After an ominous opening in which Fassbinder oh-so-slowly pulls his camera back to reveal Hanna Schygulla watching TV in an upper-floor office, we're introduced to the motley crew who make up a terrorist cell as the trigger phrase "The World as Will and Idea" compels them to converge on Rudolf Mann's spacious apartment. The trigger tips us off a little to Fassbinder's agenda. It's the title of a famous book by the philosopher Arthur Schopenhauer, a writer Grandfather Gast dismisses as one popular with people who feel they have nothing to live for. But it'd be going to far to say that our terrorists are motivated by Schopenhauer or any philosophy. They're polar opposites (perhaps intentionally so) from the devoted young ideologues of Jean-Luc Godard's La Chinoise in that Fassbinder's terrorists spend virtually no time discussing theory. In fact, the only character who seems engaged in ideological reading is a latecomer to the story whose reading of Bakunin makes him the subject of childish teasing. Whether that's because Bakunin was the arch-anarchist of the 19th century, or because the terrorists simply find intellectual aspirations contemptible is hard for me to say. But it leaves you wondering what cause they're fighting for, or if they're out for violence for its own sake.
Rudolf Mann shares his apartment with his girlfriend Ilse (Y Sa Lo), a heroin addict who seems oblivious to the allegedly revolutionary activities being plotted around her. It says something about Fassbinder's social vision that the wretched Ilse is the terrorists' link to the wider, "real" world. We're invited to see the cell through the eyes of Ilse's friend Franz Walsch (Guenther Kauffmann), a half-American ex-soldier who's having trouble joining the civilian workforce, and Franz's sidekick Bernhard Von Stein (Vitus Seplichal), the aforementioned Bakunin fan. These two join the uncomfortable troupe, but while Bernhard seems to be dismissed by everyone, Franz is eventually enticed into the group, being an almost archetypal explosives expert. But Franz isn't ready to be radicalized until he fails repeatedly to find work and Ilse finally OD's herself to death. At that point, he isn't radicalized as much as he's reduced to having nothing to live for.

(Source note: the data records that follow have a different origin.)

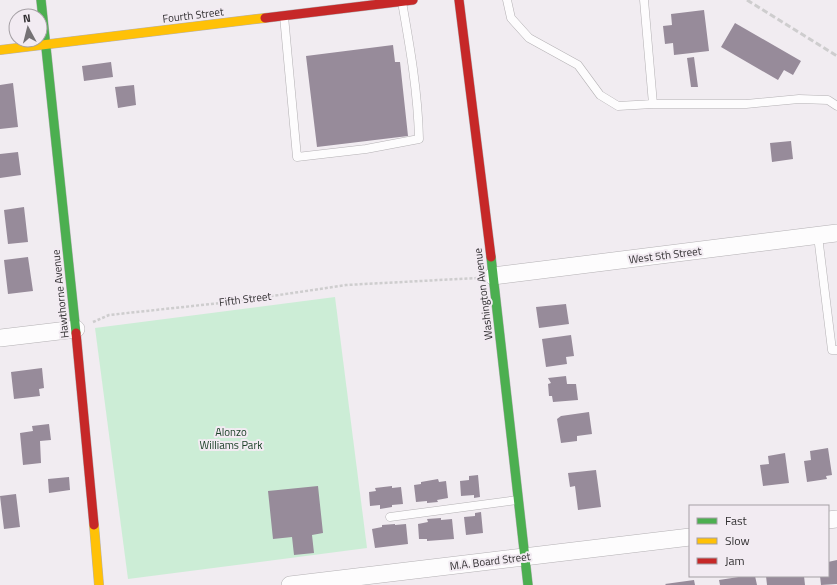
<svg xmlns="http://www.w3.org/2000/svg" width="837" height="585" viewBox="0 0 837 585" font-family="'Titillium Web',sans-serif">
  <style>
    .green { fill: #ccedd6 }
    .building { fill: #978b9a }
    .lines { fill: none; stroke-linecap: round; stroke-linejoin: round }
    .lane-casing { stroke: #b4b1b4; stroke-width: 9 }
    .street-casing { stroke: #b4b1b4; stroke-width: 18 }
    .fast-casing { stroke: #b4b1b4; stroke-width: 10 }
    .slow-casing { stroke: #b4b1b4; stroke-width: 10 }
    .jam-casing { stroke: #b4b1b4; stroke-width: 10 }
    .path { stroke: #cecdce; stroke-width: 2.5; stroke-dasharray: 3 2; stroke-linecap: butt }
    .lane { stroke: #fdfcfd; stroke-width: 8 }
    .street { stroke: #fdfcfd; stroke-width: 17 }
    .fast { stroke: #4caf50; stroke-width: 9 }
    .slow { stroke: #ffc107; stroke-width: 9 }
    .jam { stroke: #c62828; stroke-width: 9 }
    .rail { stroke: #cecdce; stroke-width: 3; stroke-dasharray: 6 3; stroke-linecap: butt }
    .labels { text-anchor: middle; stroke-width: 4; stroke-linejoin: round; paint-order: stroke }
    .street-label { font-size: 11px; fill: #323032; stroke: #f2ebf2 }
    .park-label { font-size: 11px; fill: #1c4028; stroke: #f2ebf2 }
  </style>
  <rect width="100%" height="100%" fill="#f1ecf1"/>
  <path class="green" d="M335,297L367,548L128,579L95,328Z"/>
  <path class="building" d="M704,10L709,51L674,55L673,43L665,44L663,26L672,25L671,14Z
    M735,23L801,61L793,75L784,70L778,80L721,47Z
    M393,45L395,62H400L408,136L317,147L306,56Z
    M694,57L698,87H691L687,58Z
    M111,62L113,77L84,81L82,66Z
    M13,83L18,127L0,129V85Z
    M134,85L136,105L118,108L115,87Z
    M791,141L793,159L772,162L770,143Z
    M18,152L21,175L0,178V154Z
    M24,207L28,242L8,244L4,210Z
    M28,257L33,291L8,294L4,260Z
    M566,304L569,324L539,328L536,307Z
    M571,335L574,356L566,357L567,364L546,367L542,339Z
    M42,368L44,388L39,389L40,396L14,399L11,372Z
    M566,376L567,384H576L578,400L553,402L552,396H549L548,384L551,383L548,378Z
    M589,412L592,434L577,436V441L561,443L557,419L561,416Z
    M49,424L51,440L40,441L41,463L23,465L20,433L33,431L32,426Z
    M828,448L832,475L826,476L827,479L807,482L804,461L811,460L810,451Z
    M785,453L789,483L763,486L760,465L769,464L768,456Z
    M596,470L601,507L578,510L575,486L570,487L568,473Z
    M478,475L480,497L474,498V495L461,496L460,481L469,480V476Z
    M69,477L70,490L49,493L48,479Z
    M438,479L439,482L446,481L448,498L437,500L438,502L427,503V501L416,502L414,485L421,484V482Z
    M318,486L323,533L312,535L314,553L294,555L292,537L273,539L268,491Z
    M392,486V488L401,487L403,504L392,505V507L380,509V505L370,506L369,492L376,491L375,488Z
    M16,494L20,527L4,529L0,496Z
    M481,512L483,533L466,535L464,517L475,516V513Z
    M441,518V520L452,519L454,539L427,541V539H419L418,524L428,522L427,519Z
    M395,524V525L406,524L408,544L375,548L372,529L382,527V525Z
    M837,560V584L821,585L820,576H828V562Z
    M745,576H755L757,585H720L719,580Z
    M766,576H804L805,585H767Z
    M694,580L695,585H666L665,584Z"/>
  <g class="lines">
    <g class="lane-casing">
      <path id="lane" d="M507,0L511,18L529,38L578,65L600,95L618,106L653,104
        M644,0L653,104H746L799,99L828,100L837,106
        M284,16L297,157L366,149L419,139C418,93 410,47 402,2
        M818,236L832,350H837
        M390,517L517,500"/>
    </g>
    <g class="street-casing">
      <path id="street" d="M493,276L837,233
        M0,338L76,329
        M828,520L837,519
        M290,585L690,537"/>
    </g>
    <g class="fast-casing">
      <path id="fast" d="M41,0L76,333
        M491,257L528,585"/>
    </g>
    <g class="slow-casing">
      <path id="slow" d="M0,50L265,18
        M94,525L99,585"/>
    </g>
    <g class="jam-casing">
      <path id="jam" d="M459,0L491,257
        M265,18L413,0
        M76,333L94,525"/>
    </g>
    <path class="path" d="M93,322L109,315L239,301L346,285L477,278"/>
    <use href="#lane" class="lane"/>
    <use href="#street" class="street"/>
    <use href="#fast" class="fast"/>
    <use href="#slow" class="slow"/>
    <use href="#jam" class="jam"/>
    <path class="rail" d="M747,0L837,56"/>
  </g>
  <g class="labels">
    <g class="street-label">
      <text transform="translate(193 15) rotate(-7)" y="4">Fourth Street</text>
      <text transform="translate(665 255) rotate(-7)" y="4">West 5th Street</text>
      <text transform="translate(60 294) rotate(-96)" y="4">Hawthorne Avenue</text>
      <text transform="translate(483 294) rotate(-97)" y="4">Washington Avenue</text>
      <text transform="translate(245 299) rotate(-7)" y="4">Fifth Street</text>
      <text transform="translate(490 561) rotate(-7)" y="4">M.A. Board Street</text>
    </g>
    <g class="park-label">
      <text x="231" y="436">Alonzo<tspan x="231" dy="13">Williams Park</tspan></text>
    </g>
  </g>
  <rect x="689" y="505" width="140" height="72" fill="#f2ebf2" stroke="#a5a0a5"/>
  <rect x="697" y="518" width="20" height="6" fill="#4caf50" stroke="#a5a0a5"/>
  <text x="725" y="525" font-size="12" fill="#323032">Fast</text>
  <rect x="697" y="538" width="20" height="6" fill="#ffc107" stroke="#a5a0a5"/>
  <text x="725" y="545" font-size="12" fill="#323032">Slow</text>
  <rect x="697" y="558" width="20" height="6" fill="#c62828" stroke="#a5a0a5"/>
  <text x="725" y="565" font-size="12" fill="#323032">Jam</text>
  <g transform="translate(28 28) rotate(353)"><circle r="19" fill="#f2ebf2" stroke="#a5a0a5"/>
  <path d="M0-3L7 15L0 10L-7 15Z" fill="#757275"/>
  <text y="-6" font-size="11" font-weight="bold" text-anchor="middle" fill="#323032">N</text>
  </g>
</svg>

Heroin is a terrible thing to waste
Franz joins up just as the revolution is about to devour its children. Left to his own devices as the gang fans out on various missions, Bernhard eventually discovers a conspiracy to make any paranoid blissful. The terrorists are planning to kidnap a businessman, P. J. Lurz (Eddie Constantine), for whom the Schygulla character works. Lurz jokes with Inspector Gast that capitalists may have invented terrorists to speed the creation of a more perfect police state -- but it turns out that Lurz wasn't joking -- or else was just toying with an ignorant cop. In fact, Lurz is paying one of the terrorists to keep the cell in operation, and to inform the inspector about their activities, without Gast knowing Lurz's full role in the drama. Now, even as the terrorists finalize plans to kidnap Lurz, dressing themselves up all too appropriately like carnival clowns and fairytale creatures, some members are being wiped out by the police. Can Bernhard catch up to his old buddy Franz and talk him out of walking into a deathtrap? Will the surviving terrorists take Lurz, and if they do, who'll actually be whose captive?...
The Third Generation is set in a world of shit. Fassbinder divides it into acts, each of which has for an epigraph graffiti or overheard conversations from Berlin's public toilets. The director hangs his portrait on an oppressive wall of sound. Nearly every scene has the sound of a TV or radio playing over it, on top of multi-character dialogues, and on top of that Fassbinder piles on Peter Raben's droning score. It actually adds a layer of reality to the cheaply shot scenes -- many of which were clearly filmed in unheated locations -- while furthering the impression that there's nothing but noise in everyone's lives and minds. Fassbinder's terrorists don't stand outside this world to prepare themselves to change it. They're completely immersed in it and embody in themselves all of its corruptions. The result is as complete a deromanticization of revolutionary terrorism as a reactionary could want -- and Fassbinder was no reactionary -- more effective than portraying them as evil masterminds or pitiless fanatics.
P.J. Lurz is ready for his close-up
Fassbinder died not long after his 37th birthday. Had he lived, he would be all of 66 years old today. His early death might be considered one of the tragedies of world cinema -- and could still be thought so -- if not for the fact that in a 13 year career he made 27 films. That's several careers of canonical directors put together, a formidable lifework with which I've just made my first acquaintance. Third Generation seems to have been a reversion to an earlier manner of guerrilla filmmaking after some international arthouse successes, but it shows a directorial eye attentive to the aesthetics of space and the subtleties of both human and camera movement. It combines dispassion and disillusion while touching the depths of Seventies pessimism and paranoia, making it an important cinematic document of its time. Fassbinder himself was arguably one of the most important directors of my favorite decade, so I expect to check out more of his filmography very soon.